Simon Butt: Seharusnya Lebih Banyak Perempuan Menjadi Hakim MK
Profil

Simon Butt: Seharusnya Lebih Banyak Perempuan Menjadi Hakim MK

Pengadilan seperti MK sangat bersandar pada reputasinya di mata masyarakat. MK perlu menjaga persepsi masyarakat tentang para hakimnya.

Normand Edwin Elnizar
Bacaan 2 Menit

 

Sejak penangkapan Akil Mochtar jadi menyulitkan reputasi MK. Ditambah kasus Patrialis Akbar, lebih sulit lagi. Kalau boleh terus terang, pelantikan Prof. Saldi Isra menjadi sejarah baru MK. Karena dia seperti Prof.Jimly, sangat terkenal sebagai ahli hukum tata negara. Sosok seperti itu diperlukan di MK. Memang banyak sekali hakim lainnya yang sangat ahli, tapi Prof.Saldi Isra punya nama besar. Saya harap dia bisa mengembalikan citra seperti pada masa awal dulu.

 

Ada persoalan terbaru apa yang menarik perhatian anda saat ini tentang MK?

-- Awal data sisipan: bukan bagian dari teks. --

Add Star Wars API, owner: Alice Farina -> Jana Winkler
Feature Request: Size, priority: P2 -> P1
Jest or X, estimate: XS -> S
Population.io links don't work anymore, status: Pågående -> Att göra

Saya heran mengapa tidak banyak perempuan yang diangkat sebagai hakim konstitusi. Pembahasan saat ini sebatas memastikan pengganti hakim perempuan (Prof.Maria Farida-red.) juga perempuan. Mengapa tidak dibahas agar jumlahnya diperbanyak menjadi empat atau lima dari total sembilan hakim itu? Di seluruh dunia sudah banyak membicarakan gerakan kesetaraan.

 

Adakah perbedaan yang anda amati soal corak pemikiran para hakim di putusan MK dari masa ke masa kepemimpinan Ketua MK?

Di masa Prof. Jimly dan Prof. Mahfud cukup konsisten dalam kualitas. Maksudnya selalu ada argumentasi dan pertimbangan hukum yang dapat dimengerti. Sekarang pun masih banyak seperti itu, tapi tidak selalu konsisten. Saya tidak bilang ada putusan yang tidak bagus, tapi dibandingkan putusan lainnya terlihat berbeda sekali.

 

Contohnya putusan mengenai kolom agama di KTP. Pertimbangan hukumnya agak panjang, kalau nggak salah 20-30 halaman tentang argumentasinya. Tapi ada putusan sebelumnya cuma 5-7 halaman saja pertimbangan hukumnya. Untuk Mahkamah Konstitusi, menurut saya perlu pertimbangan yang mendalam.

 

Menurut anda 5-7 halaman itu tidak cukup?

Karena menurut saya masalah yang dihadapi lebih penting, jadi putusannya harus lebih banyak argumentasi, lebih jelas. MK adalah pengadilan dengan posisi paling tinggi. Pengadilan yang sangat penting, berkaitan dengan hak asasi manusia. Berarti alasannya harus kuat dan banyak penjelasannya.

 

Ada juga putusan yang menguraikan cukup panjang di bagian pertimbangan, tetapi kurang dijelaskan dengan detil dalam kesimpulan putusan soal kaitan pertimbangan tersebut dengan isi putusan. Ini jadi terlihat tidak saling bersambung antara pertimbangan dengan isi putusan secara jelas.